> _Given passage_
>>>

[xpressive] Problem accessing repeating embedded pattern.

I am trying to use Xpressive for parsing string-based message buffers. The messages start with a fixed string and end with an "empty" line (similar in form to HTTP). There is an example in the code below. Following a successful search, I'd like to be able process messages in the buffer with something like this pseudo code: for each message for each name_value pair make_pair(name, value) prepend what.suffix() to the next packet The examples of repeating an embedded regex I found in the .pdf and the examples subdirectory seemed close to what I need but I have not been able to make them work. Here is code that is the closest I've been able to get: #include <iostream> #include <boost/xpressive/xpressive.hpp> using namespace std; using namespace boost::xpressive; int main(int argc, char **argv) { std::string buffer = "FROGGIE\r\n" "Volume = 1\r\n" "Other1= 2\r\n" "Channel=3\r\n" "Other =4\r\n" "\r\n" "FROGGIE\r\n" "Volume = 5\r\n" "Other1= 6\r\n" "Channel=7\r\n" "Other =8\r\n" "\r\n" "FROGGIE\r\n" "Volume = 9\r\n" "Other1= 0\r\n" "Channel=10\r\n"; sregex name_value_pair_ = (+alnum >> *_s >> "=" >> *_s >> +_d >> *_s >> _ln); sregex message_ = (*_s >> "FROGGIE" >> _ln >> +name_value_pair_ >> _ln); sregex re_ = +(s1= message_); smatch what; if( regex_search( buffer, what, re_ ) ) { cout << "\n<what.size()>" << what.size() << "</what.size()>" << "\n<what[0]>\n" << what[0] << "</what[0]>" << "\n<what[1]>\n" << what[1] << "</what[1]>" << "\n<what[2]>\n" << what[2] << "</what[2]>" << "\n<what.suffix()>\n" << what.suffix() << "</what.suffix()>" << endl; } } // main I am not very accomplished with regular expressions but what[0] and what.suffix() look correct and I hoped that what.size() held the number of messages and what[1] and what[2] accessed each in turn. I clearly did not understand. <what.size()>2</what.size()> <what[0]> FROGGIE Volume = 1 Other1= 2 Channel=3 Other =4 FROGGIE Volume = 5 Other1= 6 Channel=7 Other =8 </what[0]> <what[1]> FROGGIE Volume = 5 Other1= 6 Channel=7 Other =8 </what[1]> <what[2]> </what[2]> <what.suffix()> FROGGIE Volume = 9 Other1= 0 Channel=10 </what.suffix()> OS is Linux Core 3 2.6.9-1.667. Compiler is gcc 3.4.4-linux. Xpressive README.txt (in the .zip) says "xpressive 0.9.8d". If someone could point me in the right direction, I'd surely appreciate it. Regards, Dick Bridges

Dick Bridges wrote:
I am trying to use Xpressive for parsing string-based message buffers.

<<<

> _Supplied data_
>>>

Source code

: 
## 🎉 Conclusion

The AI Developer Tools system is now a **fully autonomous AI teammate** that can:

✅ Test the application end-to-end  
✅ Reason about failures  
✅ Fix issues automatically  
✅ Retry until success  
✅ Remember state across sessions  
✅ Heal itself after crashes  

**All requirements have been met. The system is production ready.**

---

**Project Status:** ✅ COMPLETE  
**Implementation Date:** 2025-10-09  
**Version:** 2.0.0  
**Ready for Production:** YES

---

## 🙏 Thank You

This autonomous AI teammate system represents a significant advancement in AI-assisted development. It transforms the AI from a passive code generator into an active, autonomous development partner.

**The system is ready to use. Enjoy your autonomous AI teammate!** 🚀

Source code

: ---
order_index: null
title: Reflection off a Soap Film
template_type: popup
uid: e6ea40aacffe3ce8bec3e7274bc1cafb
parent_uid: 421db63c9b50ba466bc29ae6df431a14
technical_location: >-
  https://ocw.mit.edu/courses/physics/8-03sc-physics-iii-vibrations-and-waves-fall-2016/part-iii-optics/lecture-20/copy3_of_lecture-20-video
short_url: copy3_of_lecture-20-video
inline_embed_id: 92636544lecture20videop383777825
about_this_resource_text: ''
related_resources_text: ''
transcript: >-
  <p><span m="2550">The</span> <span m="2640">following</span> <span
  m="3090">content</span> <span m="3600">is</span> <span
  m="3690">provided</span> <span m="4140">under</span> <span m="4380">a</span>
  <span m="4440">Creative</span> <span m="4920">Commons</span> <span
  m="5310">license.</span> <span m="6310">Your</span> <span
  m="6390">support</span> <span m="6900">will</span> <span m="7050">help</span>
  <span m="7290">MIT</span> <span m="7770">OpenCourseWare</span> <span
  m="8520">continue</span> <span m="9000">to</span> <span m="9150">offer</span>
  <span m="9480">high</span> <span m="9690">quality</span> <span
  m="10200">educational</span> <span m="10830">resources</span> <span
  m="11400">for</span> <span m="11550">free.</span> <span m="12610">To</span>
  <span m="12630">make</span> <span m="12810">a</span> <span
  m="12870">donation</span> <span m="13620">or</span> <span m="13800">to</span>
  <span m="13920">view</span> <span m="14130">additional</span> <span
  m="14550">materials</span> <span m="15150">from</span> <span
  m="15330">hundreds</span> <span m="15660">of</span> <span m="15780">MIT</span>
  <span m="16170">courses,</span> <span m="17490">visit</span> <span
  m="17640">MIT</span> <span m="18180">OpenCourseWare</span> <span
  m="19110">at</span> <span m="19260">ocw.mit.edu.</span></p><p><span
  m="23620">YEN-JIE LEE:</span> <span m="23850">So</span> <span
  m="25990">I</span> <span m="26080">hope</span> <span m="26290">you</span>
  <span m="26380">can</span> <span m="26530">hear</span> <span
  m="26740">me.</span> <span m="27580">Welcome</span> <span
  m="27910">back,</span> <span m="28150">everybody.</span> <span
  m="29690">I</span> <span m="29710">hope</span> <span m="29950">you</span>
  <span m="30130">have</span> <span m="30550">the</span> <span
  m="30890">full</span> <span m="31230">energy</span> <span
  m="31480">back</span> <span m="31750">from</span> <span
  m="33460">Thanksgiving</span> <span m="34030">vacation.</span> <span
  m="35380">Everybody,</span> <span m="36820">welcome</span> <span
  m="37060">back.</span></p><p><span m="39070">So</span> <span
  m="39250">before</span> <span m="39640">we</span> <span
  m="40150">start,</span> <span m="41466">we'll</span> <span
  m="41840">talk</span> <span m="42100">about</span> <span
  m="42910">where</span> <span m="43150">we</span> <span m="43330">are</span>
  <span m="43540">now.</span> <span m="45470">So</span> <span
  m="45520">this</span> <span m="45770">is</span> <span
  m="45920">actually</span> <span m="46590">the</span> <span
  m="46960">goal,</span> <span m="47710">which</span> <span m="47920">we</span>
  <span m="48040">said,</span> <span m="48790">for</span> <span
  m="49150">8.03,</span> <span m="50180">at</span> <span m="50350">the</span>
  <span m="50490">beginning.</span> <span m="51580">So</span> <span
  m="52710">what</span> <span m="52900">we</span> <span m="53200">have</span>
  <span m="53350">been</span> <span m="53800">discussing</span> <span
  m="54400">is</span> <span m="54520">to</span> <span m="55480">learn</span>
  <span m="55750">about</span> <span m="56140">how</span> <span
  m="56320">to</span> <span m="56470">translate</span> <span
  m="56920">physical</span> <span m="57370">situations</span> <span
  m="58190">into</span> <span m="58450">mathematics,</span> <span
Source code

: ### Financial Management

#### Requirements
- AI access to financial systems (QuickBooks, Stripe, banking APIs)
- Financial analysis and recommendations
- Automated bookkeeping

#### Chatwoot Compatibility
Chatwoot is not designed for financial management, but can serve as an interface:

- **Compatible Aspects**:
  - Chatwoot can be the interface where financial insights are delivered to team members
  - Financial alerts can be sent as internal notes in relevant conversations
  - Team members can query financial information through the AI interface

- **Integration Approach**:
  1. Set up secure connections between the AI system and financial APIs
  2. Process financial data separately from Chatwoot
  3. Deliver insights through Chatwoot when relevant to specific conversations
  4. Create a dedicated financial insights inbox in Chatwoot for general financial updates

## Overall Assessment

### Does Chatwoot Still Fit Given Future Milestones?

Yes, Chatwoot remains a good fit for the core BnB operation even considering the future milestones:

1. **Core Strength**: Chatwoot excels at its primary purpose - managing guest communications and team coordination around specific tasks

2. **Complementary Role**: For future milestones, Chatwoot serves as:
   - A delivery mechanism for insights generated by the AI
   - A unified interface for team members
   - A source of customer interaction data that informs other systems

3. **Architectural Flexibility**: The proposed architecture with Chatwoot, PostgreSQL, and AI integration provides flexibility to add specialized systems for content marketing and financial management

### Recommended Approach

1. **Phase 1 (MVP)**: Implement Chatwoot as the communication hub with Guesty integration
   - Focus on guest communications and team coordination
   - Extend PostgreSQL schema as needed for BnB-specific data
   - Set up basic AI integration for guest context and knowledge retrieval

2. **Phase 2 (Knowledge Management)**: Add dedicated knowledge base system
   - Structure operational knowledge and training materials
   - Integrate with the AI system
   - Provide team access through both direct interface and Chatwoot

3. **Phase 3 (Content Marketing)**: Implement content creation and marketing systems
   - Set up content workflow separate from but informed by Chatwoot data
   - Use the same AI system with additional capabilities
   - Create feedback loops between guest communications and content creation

<<<

> _Prompt_
Decide whether each statement agrees with the Xpressive thread, answering yes or no and quoting the words that decide it: (a) The printed output gave what.size() as 2. (b) The poster compiled the code with a Windows compiler. (c) Each message ends with an empty line. The records have no connection to the text.

> _Task result_
(a) Yes: "<what.size()>2</what.size()>"
(b) No: "OS is Linux Core 3 2.6.9-1.667. Compiler is gcc 3.4.4-linux."
(c) Yes: "end with an "empty" line (similar in form to HTTP)"